RUTH RICHMAN



We were a family of four living in Berlin  in the 1930’s.    In October 1938 my father, who was Polish born, was deported to Poland and, having spent three days and nights at the frontier on account of the Polish authorities’ reluctance to admit those who did not hold a Polish passport, he was finally admitted and spent the next nine months there.


In the meantime my mother and her two sisters-in-law, who also lived in Berlin, felt it might be safer for the children to be sent to Holland, where we had an uncle and  his family and also our grandmother.  It was arranged that three of  my cousins and I would go to stay with our uncle.  I was the only girl and the youngest and  the eldest two cousins were to look after me.


When we arrived at the frontier we were refused entry, as our papers were not in order, and we spent the next two nights with a couple of Jewish families and were then put back on the train to Berlin.   This doubtless saved our lives, as the entire family in Holland were killed and all four of us children survived the war.  Of the three cousins, two came to Great Britain with their parents two months before the outbreak of war and the other cousin spent the war years in Berlin, the final two and a half years in hiding with his mother.

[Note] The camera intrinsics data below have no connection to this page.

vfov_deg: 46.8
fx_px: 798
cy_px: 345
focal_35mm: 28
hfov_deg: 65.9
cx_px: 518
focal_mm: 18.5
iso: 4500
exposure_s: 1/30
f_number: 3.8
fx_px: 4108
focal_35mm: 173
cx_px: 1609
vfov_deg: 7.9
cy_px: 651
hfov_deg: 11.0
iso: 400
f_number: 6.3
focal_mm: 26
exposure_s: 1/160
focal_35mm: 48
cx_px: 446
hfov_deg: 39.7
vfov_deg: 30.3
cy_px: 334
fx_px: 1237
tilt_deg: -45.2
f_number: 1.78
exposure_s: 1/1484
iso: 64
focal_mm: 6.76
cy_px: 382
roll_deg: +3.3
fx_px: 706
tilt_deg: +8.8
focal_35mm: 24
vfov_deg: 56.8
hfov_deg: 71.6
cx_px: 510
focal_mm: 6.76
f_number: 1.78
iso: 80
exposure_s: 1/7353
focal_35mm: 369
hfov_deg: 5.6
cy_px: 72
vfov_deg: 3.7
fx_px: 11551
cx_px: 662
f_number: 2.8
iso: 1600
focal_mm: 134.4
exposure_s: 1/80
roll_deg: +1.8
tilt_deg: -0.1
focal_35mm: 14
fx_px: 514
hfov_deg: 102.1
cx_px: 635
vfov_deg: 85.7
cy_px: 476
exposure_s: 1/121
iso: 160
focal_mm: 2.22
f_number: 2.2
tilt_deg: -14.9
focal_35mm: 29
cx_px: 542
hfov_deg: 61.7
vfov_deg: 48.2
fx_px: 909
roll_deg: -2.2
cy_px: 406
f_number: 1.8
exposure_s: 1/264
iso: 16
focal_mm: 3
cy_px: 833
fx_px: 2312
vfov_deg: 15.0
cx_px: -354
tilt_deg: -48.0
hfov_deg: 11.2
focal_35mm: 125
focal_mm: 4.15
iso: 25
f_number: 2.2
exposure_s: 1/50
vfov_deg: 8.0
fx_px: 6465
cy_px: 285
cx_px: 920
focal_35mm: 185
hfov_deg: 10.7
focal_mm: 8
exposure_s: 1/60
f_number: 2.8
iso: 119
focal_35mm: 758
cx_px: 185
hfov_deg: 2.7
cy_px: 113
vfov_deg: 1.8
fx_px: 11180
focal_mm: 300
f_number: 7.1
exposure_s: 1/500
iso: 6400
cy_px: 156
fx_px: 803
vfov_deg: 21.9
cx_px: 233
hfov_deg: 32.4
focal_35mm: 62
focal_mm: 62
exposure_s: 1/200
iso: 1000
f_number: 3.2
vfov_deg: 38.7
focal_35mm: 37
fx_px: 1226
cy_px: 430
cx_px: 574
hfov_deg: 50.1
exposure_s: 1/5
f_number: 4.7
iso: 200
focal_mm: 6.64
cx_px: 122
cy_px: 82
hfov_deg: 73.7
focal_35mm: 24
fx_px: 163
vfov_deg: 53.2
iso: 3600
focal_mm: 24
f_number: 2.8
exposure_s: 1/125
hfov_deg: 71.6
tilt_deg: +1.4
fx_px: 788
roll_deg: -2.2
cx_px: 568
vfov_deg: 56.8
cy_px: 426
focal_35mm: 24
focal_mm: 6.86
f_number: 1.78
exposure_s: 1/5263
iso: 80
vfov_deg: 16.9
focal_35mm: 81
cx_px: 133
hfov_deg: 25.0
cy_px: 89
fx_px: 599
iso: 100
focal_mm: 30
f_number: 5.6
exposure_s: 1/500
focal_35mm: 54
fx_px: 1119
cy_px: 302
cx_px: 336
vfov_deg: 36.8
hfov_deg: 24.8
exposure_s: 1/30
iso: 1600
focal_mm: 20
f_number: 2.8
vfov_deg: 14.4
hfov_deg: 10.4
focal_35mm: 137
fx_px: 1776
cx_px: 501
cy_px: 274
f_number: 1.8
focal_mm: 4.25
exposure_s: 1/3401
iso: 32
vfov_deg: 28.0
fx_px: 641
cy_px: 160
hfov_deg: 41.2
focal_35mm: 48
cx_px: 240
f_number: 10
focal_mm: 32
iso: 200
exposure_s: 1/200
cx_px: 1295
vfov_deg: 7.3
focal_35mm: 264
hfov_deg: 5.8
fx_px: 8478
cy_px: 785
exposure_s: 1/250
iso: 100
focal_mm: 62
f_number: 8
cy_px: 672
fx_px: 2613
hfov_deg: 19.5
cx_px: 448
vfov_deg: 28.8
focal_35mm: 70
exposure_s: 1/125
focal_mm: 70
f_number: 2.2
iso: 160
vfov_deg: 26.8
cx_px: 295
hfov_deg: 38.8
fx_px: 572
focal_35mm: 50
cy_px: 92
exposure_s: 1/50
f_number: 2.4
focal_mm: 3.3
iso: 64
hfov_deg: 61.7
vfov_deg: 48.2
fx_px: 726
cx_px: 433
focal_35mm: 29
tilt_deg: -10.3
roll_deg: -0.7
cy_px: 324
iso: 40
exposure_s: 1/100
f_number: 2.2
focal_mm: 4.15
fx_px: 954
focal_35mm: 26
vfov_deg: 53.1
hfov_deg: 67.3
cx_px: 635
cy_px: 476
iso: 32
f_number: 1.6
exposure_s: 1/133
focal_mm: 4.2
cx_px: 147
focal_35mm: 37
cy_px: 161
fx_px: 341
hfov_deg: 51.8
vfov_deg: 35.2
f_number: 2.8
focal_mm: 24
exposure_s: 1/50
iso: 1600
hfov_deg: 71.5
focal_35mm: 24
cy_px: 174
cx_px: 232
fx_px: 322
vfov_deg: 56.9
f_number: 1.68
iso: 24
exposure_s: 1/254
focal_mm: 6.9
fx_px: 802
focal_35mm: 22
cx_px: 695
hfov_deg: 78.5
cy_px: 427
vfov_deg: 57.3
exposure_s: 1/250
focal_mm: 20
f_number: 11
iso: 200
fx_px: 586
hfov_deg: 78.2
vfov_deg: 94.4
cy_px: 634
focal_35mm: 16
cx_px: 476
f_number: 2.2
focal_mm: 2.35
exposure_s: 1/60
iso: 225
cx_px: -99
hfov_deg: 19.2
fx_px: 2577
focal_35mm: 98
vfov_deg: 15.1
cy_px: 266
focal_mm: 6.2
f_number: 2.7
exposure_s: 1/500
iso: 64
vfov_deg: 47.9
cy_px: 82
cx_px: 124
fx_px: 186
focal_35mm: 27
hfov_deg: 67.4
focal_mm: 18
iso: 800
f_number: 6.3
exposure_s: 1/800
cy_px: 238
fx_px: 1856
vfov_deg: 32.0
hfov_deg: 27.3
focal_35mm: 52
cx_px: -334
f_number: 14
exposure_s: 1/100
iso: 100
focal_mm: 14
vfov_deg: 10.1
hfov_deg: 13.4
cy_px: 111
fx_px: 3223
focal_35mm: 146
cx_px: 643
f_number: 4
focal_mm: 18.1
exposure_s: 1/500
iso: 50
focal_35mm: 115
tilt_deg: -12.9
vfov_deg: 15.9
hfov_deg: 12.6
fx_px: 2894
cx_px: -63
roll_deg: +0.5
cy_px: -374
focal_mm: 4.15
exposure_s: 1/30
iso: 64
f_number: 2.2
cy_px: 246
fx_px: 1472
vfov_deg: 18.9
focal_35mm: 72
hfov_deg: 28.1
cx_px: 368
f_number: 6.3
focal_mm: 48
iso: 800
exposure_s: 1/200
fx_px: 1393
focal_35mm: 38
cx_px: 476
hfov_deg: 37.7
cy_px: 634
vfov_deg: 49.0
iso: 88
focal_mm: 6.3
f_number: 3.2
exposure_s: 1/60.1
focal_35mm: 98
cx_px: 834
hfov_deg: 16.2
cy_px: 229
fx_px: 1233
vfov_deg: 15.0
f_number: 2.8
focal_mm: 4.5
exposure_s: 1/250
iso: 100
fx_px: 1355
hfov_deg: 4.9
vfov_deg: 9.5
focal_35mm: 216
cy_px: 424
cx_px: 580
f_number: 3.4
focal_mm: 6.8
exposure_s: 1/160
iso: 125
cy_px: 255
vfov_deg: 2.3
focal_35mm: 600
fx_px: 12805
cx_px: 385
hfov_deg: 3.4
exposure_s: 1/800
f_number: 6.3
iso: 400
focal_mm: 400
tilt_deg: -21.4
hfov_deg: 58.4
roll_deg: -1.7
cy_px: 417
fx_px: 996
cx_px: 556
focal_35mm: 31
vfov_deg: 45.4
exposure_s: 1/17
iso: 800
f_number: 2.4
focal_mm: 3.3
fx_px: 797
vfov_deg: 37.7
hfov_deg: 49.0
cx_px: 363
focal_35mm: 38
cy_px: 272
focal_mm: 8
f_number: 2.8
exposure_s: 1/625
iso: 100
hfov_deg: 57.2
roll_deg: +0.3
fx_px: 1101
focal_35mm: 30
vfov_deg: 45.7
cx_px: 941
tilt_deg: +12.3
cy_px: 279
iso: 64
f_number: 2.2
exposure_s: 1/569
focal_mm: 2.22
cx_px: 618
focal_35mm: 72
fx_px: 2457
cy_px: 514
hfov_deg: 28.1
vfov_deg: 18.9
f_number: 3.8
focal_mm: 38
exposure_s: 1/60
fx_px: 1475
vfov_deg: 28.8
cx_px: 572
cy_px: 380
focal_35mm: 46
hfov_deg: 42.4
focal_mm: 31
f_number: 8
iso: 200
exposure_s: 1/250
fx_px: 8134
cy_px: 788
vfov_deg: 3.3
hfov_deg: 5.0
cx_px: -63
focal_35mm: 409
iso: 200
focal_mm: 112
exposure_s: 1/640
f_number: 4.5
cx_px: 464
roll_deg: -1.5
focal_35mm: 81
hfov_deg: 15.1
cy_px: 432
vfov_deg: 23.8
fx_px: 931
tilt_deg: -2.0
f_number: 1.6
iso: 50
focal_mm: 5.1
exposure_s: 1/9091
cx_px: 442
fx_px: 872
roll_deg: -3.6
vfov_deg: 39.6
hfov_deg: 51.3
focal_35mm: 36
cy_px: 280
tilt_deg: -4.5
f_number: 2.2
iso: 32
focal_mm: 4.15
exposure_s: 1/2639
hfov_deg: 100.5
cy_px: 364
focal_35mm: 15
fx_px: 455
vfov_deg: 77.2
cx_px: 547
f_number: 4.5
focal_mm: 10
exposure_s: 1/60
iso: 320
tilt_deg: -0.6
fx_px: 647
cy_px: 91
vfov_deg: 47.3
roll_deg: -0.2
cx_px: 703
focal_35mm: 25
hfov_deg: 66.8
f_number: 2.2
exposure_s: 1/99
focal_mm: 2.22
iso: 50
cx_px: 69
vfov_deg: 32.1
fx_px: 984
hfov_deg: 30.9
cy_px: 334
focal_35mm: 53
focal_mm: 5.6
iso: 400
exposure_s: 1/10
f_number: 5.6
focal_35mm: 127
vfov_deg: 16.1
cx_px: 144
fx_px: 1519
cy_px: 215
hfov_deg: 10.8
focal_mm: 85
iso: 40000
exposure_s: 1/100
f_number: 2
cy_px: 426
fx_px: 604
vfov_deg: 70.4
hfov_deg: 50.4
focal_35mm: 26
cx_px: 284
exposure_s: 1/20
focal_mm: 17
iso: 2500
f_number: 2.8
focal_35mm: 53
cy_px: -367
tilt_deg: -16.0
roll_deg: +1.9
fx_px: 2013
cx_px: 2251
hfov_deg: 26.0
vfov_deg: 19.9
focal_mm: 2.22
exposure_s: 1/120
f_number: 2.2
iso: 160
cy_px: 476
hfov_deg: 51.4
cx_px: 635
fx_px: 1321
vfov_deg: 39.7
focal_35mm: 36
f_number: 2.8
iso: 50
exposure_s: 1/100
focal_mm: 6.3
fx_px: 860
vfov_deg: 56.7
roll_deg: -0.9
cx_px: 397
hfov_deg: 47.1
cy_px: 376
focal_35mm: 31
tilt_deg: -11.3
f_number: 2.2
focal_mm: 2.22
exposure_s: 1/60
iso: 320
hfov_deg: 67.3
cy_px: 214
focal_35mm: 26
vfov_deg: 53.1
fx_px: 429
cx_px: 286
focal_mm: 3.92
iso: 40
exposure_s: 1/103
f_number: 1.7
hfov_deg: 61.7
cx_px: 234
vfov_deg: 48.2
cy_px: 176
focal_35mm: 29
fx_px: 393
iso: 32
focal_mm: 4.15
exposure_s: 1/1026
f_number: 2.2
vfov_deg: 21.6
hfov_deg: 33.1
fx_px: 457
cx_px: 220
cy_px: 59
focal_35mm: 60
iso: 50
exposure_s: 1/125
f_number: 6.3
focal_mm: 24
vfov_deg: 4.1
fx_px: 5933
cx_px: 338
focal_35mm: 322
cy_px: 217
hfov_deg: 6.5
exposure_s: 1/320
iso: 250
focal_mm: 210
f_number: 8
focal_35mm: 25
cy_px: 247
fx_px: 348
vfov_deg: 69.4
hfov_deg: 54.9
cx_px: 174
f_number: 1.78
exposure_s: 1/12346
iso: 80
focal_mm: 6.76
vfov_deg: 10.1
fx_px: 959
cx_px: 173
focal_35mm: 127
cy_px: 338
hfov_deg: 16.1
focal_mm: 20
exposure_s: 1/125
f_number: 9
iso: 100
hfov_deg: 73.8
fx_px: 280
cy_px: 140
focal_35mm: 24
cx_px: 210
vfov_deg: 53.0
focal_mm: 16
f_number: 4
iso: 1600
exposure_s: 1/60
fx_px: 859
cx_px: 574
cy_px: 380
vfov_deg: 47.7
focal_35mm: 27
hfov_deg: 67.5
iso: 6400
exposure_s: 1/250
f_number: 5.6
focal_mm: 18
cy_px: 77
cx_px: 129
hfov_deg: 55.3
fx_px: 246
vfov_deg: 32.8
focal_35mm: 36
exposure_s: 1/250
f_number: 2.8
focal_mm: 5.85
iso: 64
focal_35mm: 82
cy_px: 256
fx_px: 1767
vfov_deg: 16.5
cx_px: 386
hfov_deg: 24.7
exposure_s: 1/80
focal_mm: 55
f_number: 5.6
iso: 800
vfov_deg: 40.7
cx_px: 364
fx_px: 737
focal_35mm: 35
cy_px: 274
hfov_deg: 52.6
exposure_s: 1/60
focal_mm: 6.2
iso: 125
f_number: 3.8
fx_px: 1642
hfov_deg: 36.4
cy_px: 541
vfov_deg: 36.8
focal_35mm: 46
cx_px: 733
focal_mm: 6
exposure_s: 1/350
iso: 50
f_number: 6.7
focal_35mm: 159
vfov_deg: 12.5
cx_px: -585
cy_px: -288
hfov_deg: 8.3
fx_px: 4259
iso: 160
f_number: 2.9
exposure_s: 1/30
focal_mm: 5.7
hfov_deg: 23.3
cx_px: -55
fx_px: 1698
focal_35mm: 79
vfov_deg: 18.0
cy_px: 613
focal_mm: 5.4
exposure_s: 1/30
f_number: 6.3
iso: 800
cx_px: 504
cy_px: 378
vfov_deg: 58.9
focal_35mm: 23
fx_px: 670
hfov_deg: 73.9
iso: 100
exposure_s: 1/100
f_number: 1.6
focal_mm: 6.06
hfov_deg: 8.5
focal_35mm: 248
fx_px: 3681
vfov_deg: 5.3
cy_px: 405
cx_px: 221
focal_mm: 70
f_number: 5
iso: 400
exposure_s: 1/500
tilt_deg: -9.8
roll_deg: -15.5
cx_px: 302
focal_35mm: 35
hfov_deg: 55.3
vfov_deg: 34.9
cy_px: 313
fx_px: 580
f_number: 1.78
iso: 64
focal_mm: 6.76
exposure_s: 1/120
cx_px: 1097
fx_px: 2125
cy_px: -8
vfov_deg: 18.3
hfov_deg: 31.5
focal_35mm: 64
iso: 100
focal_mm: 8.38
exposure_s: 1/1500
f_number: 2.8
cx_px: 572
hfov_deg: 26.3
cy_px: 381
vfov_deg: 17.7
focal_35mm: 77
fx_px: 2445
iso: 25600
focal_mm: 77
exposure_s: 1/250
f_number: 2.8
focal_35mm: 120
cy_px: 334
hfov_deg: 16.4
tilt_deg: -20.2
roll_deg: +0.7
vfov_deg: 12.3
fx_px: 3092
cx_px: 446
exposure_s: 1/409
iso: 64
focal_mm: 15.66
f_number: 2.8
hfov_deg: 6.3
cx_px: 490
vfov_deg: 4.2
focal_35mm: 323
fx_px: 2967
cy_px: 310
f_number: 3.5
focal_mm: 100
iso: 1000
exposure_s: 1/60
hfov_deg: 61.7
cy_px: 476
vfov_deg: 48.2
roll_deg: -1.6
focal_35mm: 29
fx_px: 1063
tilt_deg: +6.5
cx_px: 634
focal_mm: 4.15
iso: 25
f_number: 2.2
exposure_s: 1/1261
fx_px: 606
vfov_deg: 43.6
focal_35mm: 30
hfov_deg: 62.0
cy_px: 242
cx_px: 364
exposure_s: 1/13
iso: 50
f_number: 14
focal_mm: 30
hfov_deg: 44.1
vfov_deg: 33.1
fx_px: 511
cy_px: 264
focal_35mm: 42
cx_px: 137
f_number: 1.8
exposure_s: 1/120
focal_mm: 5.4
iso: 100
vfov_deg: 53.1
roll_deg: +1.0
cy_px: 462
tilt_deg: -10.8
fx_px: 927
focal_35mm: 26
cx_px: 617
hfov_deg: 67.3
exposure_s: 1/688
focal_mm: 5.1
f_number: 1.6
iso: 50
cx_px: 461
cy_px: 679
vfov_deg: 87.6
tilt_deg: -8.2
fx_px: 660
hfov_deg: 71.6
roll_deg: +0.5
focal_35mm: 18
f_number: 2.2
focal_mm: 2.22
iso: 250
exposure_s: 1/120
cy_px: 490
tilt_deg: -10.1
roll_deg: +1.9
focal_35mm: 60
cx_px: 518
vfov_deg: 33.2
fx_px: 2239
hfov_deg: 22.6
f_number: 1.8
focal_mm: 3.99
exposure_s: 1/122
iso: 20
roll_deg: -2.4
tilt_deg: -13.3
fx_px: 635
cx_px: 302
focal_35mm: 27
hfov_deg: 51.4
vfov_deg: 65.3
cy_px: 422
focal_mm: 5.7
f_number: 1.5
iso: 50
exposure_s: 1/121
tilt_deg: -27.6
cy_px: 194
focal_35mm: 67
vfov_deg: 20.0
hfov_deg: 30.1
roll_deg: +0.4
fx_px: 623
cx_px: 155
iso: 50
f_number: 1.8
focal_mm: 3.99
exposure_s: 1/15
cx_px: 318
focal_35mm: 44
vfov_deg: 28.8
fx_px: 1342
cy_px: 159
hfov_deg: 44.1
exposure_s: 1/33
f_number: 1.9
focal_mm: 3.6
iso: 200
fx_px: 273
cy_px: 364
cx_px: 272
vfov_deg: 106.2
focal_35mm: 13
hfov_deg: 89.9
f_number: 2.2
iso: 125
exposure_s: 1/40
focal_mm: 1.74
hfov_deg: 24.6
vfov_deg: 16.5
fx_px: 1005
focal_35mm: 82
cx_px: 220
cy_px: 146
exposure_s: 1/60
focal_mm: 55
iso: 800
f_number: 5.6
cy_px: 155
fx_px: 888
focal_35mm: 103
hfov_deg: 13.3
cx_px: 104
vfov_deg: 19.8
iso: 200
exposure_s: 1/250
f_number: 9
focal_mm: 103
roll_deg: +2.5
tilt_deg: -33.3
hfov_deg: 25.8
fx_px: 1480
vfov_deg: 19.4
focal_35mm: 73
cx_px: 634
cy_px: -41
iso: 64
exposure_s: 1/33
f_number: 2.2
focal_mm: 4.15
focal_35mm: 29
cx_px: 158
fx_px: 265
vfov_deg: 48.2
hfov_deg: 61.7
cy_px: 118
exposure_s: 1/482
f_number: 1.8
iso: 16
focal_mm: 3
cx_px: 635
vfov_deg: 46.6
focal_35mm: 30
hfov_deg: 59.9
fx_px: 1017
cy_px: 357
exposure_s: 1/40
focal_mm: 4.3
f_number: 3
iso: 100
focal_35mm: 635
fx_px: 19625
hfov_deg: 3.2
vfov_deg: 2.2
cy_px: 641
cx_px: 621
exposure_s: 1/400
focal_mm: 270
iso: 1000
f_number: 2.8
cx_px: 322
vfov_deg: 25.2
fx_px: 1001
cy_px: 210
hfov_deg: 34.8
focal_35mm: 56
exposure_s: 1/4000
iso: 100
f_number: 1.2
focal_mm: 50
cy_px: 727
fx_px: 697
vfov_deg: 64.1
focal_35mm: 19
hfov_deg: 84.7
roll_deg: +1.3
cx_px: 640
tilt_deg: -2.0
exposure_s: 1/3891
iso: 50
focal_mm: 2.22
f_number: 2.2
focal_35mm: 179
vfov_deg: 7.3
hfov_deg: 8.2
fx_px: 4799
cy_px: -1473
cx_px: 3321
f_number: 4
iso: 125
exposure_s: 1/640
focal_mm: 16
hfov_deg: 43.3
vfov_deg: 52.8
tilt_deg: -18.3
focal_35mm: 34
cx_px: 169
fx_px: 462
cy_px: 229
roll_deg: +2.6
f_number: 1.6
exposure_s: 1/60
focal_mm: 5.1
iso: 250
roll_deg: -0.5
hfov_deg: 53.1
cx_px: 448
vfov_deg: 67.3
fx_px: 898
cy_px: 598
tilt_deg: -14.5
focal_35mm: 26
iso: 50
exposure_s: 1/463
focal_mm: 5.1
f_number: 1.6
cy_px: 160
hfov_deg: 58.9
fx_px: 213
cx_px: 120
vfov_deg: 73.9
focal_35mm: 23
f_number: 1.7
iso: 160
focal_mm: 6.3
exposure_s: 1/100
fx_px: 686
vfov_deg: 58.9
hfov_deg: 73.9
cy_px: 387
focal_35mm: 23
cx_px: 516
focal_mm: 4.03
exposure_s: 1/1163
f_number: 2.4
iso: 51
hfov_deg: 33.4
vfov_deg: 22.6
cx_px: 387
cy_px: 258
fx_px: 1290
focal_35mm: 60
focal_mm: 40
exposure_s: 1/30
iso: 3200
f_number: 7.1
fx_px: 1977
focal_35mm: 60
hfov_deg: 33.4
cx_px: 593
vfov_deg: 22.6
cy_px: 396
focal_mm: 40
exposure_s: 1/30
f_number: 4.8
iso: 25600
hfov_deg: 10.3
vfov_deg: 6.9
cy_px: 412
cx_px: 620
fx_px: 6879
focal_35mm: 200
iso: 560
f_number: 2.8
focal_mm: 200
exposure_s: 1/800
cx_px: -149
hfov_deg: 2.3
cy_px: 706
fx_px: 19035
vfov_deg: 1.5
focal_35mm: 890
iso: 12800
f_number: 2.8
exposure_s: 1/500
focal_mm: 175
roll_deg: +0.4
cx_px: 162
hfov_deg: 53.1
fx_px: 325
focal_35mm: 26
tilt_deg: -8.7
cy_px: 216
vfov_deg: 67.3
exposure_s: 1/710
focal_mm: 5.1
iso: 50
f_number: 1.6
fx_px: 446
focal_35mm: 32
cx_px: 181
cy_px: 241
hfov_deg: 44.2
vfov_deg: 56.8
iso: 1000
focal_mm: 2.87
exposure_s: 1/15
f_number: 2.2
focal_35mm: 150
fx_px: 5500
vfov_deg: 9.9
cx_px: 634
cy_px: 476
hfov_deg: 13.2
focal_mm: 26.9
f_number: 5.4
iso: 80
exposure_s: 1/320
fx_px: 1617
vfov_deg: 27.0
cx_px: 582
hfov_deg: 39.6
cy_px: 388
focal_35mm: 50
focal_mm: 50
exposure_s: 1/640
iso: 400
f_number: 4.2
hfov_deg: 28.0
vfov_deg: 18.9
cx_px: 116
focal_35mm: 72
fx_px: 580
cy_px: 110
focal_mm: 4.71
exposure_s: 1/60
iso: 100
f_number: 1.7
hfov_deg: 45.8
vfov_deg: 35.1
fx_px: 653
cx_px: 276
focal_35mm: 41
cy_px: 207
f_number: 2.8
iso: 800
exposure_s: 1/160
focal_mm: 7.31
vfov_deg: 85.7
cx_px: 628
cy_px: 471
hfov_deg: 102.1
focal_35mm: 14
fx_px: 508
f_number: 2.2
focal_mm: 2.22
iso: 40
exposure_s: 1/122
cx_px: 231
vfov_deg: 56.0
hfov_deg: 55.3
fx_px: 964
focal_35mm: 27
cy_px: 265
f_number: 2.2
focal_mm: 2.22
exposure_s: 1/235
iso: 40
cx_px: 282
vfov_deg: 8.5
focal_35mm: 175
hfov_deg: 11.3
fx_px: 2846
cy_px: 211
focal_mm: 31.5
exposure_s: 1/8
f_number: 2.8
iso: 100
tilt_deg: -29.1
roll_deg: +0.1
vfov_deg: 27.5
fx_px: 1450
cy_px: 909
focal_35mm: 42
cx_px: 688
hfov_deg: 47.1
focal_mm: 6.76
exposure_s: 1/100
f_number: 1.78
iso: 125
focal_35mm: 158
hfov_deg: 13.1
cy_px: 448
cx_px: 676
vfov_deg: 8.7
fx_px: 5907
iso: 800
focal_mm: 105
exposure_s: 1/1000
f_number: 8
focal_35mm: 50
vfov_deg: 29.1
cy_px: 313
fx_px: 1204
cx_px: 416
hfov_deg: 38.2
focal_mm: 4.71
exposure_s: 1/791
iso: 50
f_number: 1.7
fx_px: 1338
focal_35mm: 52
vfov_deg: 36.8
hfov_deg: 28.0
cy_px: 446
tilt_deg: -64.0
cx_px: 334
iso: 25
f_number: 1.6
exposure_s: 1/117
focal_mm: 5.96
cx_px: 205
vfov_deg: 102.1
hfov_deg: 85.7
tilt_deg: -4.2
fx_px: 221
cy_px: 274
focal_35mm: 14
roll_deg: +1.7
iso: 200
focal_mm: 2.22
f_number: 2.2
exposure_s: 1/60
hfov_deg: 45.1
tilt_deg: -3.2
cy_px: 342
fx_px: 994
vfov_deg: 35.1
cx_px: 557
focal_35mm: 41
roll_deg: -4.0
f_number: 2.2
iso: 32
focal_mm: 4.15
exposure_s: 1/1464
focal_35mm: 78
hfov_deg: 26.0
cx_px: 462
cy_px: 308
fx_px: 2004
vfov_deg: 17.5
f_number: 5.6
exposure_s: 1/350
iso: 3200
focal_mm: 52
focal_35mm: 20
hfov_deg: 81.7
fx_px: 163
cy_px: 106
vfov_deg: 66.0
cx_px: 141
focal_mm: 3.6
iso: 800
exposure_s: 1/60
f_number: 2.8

My mother managed to procure a transit visa for herself and my father to go to Palestine via Great Britain, whereupon my father had permission to return to Berlin for four weeks and my parents, my baby brother and I were all able to leave Germany together .   We traveled on a cargo ship and arrived at the London Docks the night of 30th August 1939.  As war was declared on 3 September, we did not continue our  journey and  Britain became our home.